On its website, Open Truth shares many powerful statistics, including:
- “Beverage companies spend more than $28 million a year on marketing campaigns specifically targeting African-American and Hispanic youth ages 2 to 17.”
- “In 2013, Coca-Cola Co. placed 38 million ads for products or promotions on children’s websites, despite promises they would not advertise these products to children.”

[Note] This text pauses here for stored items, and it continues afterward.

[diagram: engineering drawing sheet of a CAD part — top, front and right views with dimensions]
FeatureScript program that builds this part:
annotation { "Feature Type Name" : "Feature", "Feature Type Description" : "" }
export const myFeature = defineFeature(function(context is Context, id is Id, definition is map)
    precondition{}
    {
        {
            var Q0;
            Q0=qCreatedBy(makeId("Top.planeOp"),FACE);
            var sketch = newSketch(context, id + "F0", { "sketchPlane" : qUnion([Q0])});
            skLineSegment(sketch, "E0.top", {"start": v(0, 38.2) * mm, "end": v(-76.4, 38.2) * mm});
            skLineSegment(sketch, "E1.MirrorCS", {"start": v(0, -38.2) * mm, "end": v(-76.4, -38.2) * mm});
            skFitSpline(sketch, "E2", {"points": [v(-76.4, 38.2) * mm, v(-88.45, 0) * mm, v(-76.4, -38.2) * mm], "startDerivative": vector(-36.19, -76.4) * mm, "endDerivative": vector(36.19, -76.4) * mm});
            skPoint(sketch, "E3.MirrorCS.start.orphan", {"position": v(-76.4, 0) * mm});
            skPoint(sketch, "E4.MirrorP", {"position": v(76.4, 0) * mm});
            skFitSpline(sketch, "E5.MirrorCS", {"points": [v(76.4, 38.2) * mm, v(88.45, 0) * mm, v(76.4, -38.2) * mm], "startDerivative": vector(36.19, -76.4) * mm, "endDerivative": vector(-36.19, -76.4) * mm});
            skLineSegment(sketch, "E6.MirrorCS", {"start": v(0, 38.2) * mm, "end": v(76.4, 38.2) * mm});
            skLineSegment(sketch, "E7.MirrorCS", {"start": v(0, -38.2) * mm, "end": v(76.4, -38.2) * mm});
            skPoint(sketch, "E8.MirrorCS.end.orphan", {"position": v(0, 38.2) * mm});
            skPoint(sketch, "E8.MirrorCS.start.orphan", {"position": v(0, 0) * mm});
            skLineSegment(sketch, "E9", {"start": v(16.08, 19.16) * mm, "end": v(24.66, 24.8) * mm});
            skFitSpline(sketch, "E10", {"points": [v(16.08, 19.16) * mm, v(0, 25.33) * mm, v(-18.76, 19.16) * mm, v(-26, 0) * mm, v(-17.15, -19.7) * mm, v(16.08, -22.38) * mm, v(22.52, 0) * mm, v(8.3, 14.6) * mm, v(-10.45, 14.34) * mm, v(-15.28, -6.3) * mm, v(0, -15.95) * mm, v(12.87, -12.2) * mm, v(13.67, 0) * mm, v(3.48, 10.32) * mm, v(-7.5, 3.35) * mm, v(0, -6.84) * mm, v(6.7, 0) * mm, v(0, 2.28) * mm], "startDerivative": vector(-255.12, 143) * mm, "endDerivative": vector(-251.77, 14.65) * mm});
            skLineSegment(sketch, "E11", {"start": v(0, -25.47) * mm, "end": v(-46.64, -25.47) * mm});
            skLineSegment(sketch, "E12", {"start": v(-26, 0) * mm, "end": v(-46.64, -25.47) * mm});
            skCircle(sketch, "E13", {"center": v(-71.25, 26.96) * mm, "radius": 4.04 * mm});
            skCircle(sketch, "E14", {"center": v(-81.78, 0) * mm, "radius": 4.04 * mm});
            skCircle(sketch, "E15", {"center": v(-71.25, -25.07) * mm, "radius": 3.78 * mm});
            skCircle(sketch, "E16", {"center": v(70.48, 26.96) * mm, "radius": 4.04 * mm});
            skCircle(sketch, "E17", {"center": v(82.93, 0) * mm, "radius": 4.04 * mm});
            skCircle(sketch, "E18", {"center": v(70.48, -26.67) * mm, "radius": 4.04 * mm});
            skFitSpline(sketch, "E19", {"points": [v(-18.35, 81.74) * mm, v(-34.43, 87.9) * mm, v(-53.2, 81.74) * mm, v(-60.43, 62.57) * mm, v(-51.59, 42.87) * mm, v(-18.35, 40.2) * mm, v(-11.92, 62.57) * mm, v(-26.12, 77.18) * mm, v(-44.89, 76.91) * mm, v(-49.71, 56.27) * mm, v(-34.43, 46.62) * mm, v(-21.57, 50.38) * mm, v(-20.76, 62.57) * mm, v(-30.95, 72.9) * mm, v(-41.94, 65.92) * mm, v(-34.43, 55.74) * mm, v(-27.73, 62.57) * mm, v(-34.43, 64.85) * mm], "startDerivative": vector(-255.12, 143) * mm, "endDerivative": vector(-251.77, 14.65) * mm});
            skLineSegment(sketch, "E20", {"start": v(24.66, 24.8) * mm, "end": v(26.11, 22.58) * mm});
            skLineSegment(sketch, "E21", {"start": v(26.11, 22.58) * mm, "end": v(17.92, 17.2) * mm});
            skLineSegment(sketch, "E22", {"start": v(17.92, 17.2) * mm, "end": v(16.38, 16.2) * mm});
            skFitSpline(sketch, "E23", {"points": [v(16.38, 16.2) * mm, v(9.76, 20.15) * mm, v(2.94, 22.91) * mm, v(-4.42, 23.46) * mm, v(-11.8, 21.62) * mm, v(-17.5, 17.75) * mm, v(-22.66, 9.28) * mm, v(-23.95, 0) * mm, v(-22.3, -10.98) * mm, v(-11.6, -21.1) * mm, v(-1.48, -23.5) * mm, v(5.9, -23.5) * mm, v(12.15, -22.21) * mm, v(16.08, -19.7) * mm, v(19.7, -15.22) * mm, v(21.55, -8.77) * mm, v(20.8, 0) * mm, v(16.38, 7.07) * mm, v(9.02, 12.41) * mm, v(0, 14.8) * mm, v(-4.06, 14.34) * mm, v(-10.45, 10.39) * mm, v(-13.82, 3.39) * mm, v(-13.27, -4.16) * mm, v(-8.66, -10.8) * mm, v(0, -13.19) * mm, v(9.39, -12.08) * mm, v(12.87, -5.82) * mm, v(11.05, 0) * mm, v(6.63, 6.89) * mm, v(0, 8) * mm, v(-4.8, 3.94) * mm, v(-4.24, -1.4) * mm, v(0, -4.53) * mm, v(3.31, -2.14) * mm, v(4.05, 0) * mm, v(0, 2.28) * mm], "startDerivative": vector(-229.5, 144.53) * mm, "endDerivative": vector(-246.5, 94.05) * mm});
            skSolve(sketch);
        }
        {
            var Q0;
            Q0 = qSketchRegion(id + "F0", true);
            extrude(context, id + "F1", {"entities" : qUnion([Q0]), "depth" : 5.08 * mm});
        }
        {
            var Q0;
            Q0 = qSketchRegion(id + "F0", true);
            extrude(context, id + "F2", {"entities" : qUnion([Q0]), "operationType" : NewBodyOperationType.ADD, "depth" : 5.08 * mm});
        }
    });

- From 2007-2013, Coca-Cola, PepsiCo, and the American Beverage Association combined contributed over $100 million to directly influence policy makers and local governments.”
Meanwhile, health organizations that take money from the soft drink industry — which includes the Academy of Nutrition and Dietetics — instead use their platforms to let the public know that soft drinks can “fit” in a “balanced” diet.
We believe the racial and class-related implications of soft drink marketing must be discussed by health organizations. It’s especially odd when health organizations acknowledge race and class-based health disparities without ever touching on the fact that industry marketing is one of the driving factors.
Behold the power of industry funding!